With hindsight twenty years later, it is suggested that it would been far better to have demolished the hospital entirely and rebuilt it in the years between. Only those involved in 1945 can, however, appreciate the immense difficulties of those times and there was no question that in the light of those conditions when both labour and materials were at a premium, the decision to 'mend and make do' was the only possible decision. Do you know that since 1948 nearly 150,000 in-patients and 25,000 out-patients have been treated at Frenchay? The disappointment is that the necessary capital funds for rebuilding the hospital will not be forthcoming until the next decade, although it is encouraging to know that new building will increase year by year over the next few years, with each new building as it comes fitting into its proper place in the final comprehensive scheme.
Truly the appearance of the hospital as a photograph taken a little later than 1945 shows, might have been depressing, but to those who came, charged with the challenge of getting it going again - for it was derelict, with unkempt grass areas and cold and uncharitable even in May of that year - it was an exciting prospect. It gave the same impression of wide open space and opportunity as when I first came to know it officially in1925 and it is hoped it will always retain that priceless asset.

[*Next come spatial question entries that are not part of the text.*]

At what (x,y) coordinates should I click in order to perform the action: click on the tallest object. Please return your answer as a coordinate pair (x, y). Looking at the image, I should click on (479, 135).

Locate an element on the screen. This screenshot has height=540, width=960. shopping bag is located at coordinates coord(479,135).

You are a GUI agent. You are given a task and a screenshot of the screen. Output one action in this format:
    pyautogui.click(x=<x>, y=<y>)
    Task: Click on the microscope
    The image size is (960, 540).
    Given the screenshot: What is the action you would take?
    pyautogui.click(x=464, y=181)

In the years between, the browsing sheep with their lambs - they were so difficult to count, I remember, at the first stocktaking on a filthy day in March 1927 - the grazing cattle, the goats, the pigs, the geese, even the horses and the Christmas sled with the inimitable Charlie Thomas as Santa Claus, all are gone and are but happy memories.
Except for the poultry activities (have you tried counting 1,600 of them?) which post-war were redeveloped and produced 160,000 eggs each year and chickens for the table when rationing allowed but one egg per head per week - all these activities were gradually run down and this year will see the end of the productive fruit and vegetable gardens, no longer economic.
No longer can boats be hired at Frenchay for a row along the river; houses stand on what were open fields as the gap between town and country has closed. In compensation, public transport is as good as anywhere in Bristol and at last reaches the hospital. Up to the last world war, the electric tramcar had its terminus at the junction of Stapleton Road and Fishponds Road and although it was great joy to watch the blue sparks fly from the overhead wires as the trolley arm was reversed for the return journey, there was rather less pleasure in the thought of the long uphill walk ahead through Stapleton to Frenchay, stopping perhaps for a moment at the blacksmith's forge at the top of Broom Hill. Many years were to elapse before the City bus service was extended beyond Stapleton Church to Frenchay and to those dependent upon buses in 1945, the wait for the infrequent Country bus to and from the hospital added many hours to the working day, and yet this was always cheerfully accepted as part of the job.
It has taken all these years to restore something of its original grandeur to the Lime Tree Drive. Twenty years ago it had become the dumping ground for the many contractors excavating and building the hospital grounds. The carriage way has now been widened and resurfaced and the beauty of the Georgian House in the distance has been brought into full view. One gains an impression of space, vitality and movement, which yet is mixed with something indefinable of old-world charm and the unruffled calm derived perhaps from its rural history and setting.
Frenchay is a different and friendly hospital - or so it appears to the many patients to whom I have talked. They want it to remain so - as do we who have been or will be concerned with its future however much the design of it may change.
For Frenchay has shown over these years proof beyond any doubt that it is not the buildings which make a great hospital, it is the fibre of all those who work in and for it, and in this we have been more than fortunate.